The goal of the research is to identify relationships and predictive patterns among capabilities and outcomes — not to count the exact proportion of organizations doing X. For this purpose:

  • Large sample size (23,000+ responses) provides statistical power
  • Replication across four years confirms findings are stable
  • Findings hold across organization sizes, industries, and technology stacks

Survey Evolution Across Years

YearKey Additions
2014Core delivery metrics, culture, basic technical practices
2015Lean management practices, burnout, automation impact
2016Security, trunk-based dev, test data mgmt, Lean product mgmt, eNPS, work identity
2017Architecture, transformational leadership, non-profit organizational goals

Each year built on prior findings: first confirming existing hypotheses, then extending the model.

Longitudinal Design Note

The research is cross-sectional (different people surveyed each year), not longitudinal (same people followed over time). This means:

  • Year-over-year trends are based on different cohorts
  • Cannot track the same organization’s improvement
  • But cross-sectional design is standard in workplace and healthcare research

The consistent findings across different cohorts in different years provide confidence that the patterns reflect real phenomena, not sampling artifacts.

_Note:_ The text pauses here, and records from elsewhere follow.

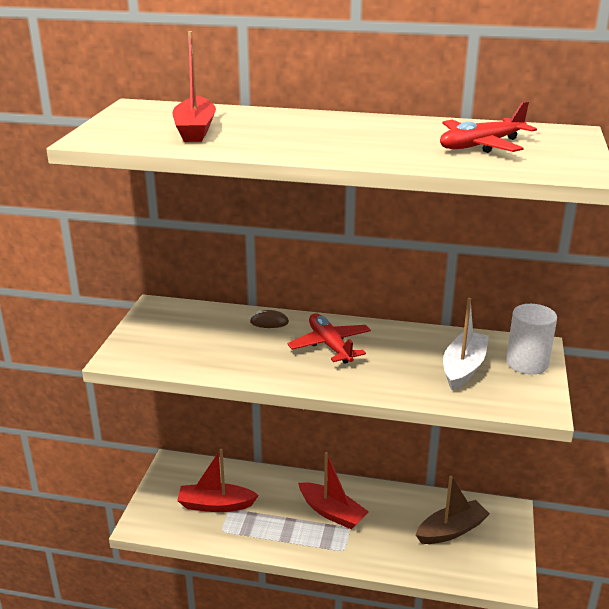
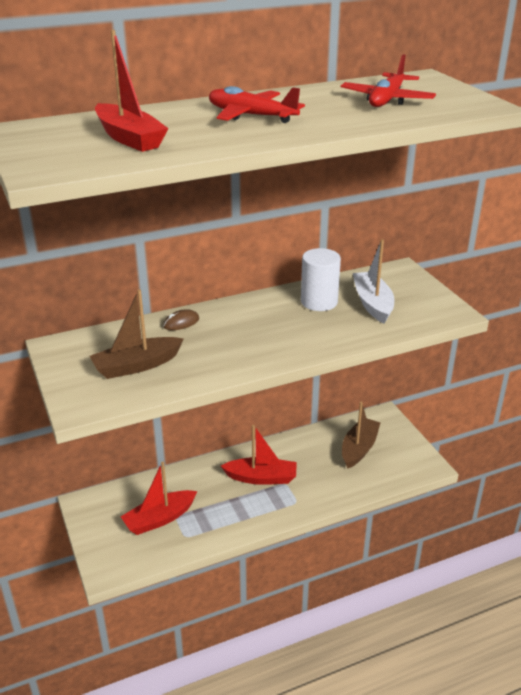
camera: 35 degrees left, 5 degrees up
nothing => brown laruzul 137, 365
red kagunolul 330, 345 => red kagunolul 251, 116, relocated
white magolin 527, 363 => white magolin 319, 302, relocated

How to Read the Research Findings

When the book reports that “X drives Y”:

  • The analysis is inferential predictive (see Ch. 12)
  • Hypotheses were stated before data analysis
  • Statistical methods: multiple linear regression or partial least squares
  • Results are statistically significant (not just trend observations)

When the book reports correlations:

  • These are Pearson correlations
  • They show how closely two variables move together
  • They do NOT show causation

The distinction matters: the book carefully distinguishes what can be claimed from each type of analysis.